**Detalhes do exercício**: Repita as linhas das entradas a partir da que contém "no ar A VOZ DO ESCRITOR" até a que contém "hiện sự quan tâm mạnh mẽ tới việc khỏa lấ", incluindo as duas. Não inclua as imagens na resposta.

====== Material da tarefa

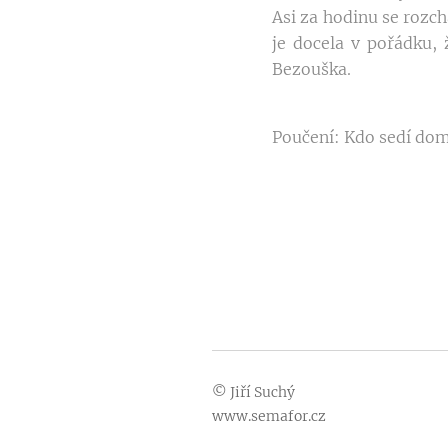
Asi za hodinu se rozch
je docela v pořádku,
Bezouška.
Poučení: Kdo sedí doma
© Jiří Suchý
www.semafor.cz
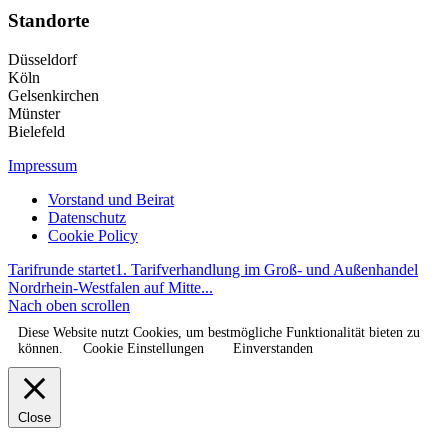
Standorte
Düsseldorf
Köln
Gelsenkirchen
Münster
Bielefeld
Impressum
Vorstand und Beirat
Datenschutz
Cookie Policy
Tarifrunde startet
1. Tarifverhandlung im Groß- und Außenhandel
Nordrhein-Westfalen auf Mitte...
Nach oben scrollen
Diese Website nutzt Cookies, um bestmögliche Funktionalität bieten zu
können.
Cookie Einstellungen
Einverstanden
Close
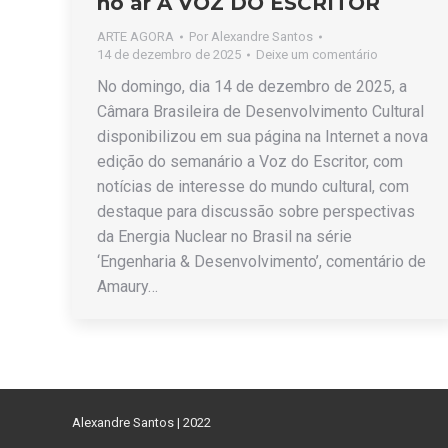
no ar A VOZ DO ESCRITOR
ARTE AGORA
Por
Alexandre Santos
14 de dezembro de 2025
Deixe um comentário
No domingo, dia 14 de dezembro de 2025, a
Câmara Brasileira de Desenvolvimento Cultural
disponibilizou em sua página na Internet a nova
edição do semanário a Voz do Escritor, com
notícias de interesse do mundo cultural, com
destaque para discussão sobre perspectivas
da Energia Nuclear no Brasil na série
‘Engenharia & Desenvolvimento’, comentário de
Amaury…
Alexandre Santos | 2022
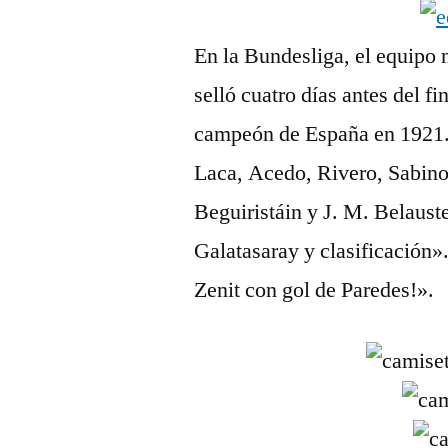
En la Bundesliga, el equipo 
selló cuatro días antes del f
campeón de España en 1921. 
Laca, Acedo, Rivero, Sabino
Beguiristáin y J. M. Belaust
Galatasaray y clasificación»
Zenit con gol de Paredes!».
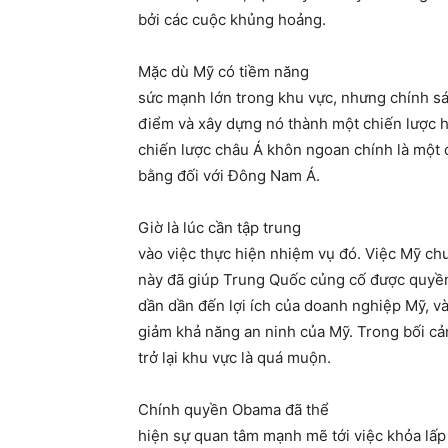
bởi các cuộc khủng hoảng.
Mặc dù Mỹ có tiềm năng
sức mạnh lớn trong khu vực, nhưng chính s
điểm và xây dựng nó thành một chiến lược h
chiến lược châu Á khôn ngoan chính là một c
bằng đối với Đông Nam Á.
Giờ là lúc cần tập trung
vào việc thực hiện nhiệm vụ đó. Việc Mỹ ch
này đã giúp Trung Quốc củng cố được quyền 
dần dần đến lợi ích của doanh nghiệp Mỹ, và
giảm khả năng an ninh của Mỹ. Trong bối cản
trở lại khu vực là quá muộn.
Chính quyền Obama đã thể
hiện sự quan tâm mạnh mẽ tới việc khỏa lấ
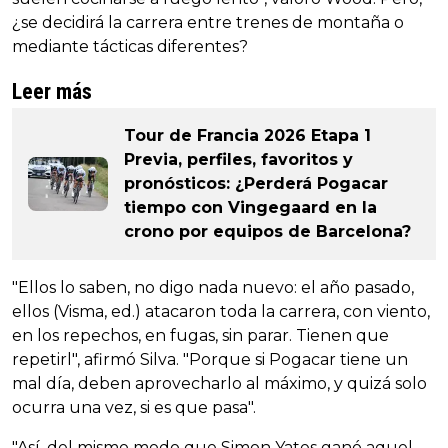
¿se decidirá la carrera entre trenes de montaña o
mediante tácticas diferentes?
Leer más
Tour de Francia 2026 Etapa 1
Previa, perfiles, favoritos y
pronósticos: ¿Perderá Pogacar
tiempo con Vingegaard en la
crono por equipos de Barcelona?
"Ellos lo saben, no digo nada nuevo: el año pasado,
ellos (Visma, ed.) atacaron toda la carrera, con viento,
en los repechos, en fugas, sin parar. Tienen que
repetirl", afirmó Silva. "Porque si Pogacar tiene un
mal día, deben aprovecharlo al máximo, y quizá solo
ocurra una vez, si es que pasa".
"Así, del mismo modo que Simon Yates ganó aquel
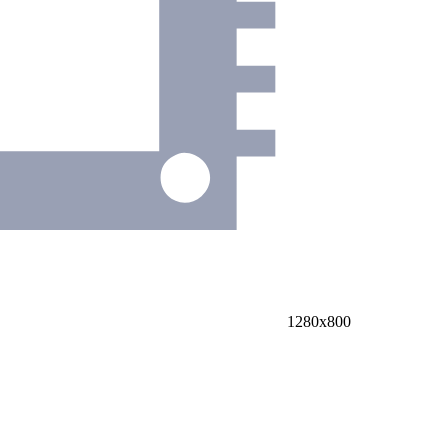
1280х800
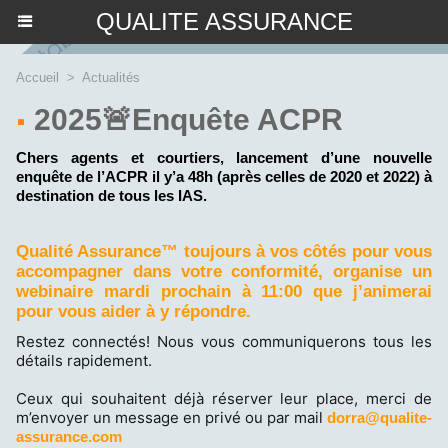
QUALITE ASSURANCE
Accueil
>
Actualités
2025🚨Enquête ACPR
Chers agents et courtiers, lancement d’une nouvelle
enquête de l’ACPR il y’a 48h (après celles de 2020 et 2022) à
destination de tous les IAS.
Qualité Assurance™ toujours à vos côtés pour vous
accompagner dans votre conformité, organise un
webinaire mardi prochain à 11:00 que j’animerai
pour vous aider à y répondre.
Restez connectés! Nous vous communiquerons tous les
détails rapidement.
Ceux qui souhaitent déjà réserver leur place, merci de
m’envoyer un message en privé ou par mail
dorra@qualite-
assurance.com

============

**Solução do exercício**:
no ar A VOZ DO ESCRITOR
ARTE AGORA
Por
Alexandre Santos
14 de dezembro de 2025
Deixe um comentário
No domingo, dia 14 de dezembro de 2025, a
Câmara Brasileira de Desenvolvimento Cultural
disponibilizou em sua página na Internet a nova
edição do semanário a Voz do Escritor, com
notícias de interesse do mundo cultural, com
destaque para discussão sobre perspectivas
da Energia Nuclear no Brasil na série
‘Engenharia & Desenvolvimento’, comentário de
Amaury…
Alexandre Santos | 2022
En la Bundesliga, el equipo 
selló cuatro días antes del f
campeón de España en 1921. 
Laca, Acedo, Rivero, Sabino
Beguiristáin y J. M. Belaust
Galatasaray y clasificación»
Zenit con gol de Paredes!».
bởi các cuộc khủng hoảng.
Mặc dù Mỹ có tiềm năng
sức mạnh lớn trong khu vực, nhưng chính s
điểm và xây dựng nó thành một chiến lược h
chiến lược châu Á khôn ngoan chính là một c
bằng đối với Đông Nam Á.
Giờ là lúc cần tập trung
vào việc thực hiện nhiệm vụ đó. Việc Mỹ ch
này đã giúp Trung Quốc củng cố được quyền 
dần dần đến lợi ích của doanh nghiệp Mỹ, và
giảm khả năng an ninh của Mỹ. Trong bối cản
trở lại khu vực là quá muộn.
Chính quyền Obama đã thể
hiện sự quan tâm mạnh mẽ tới việc khỏa lấ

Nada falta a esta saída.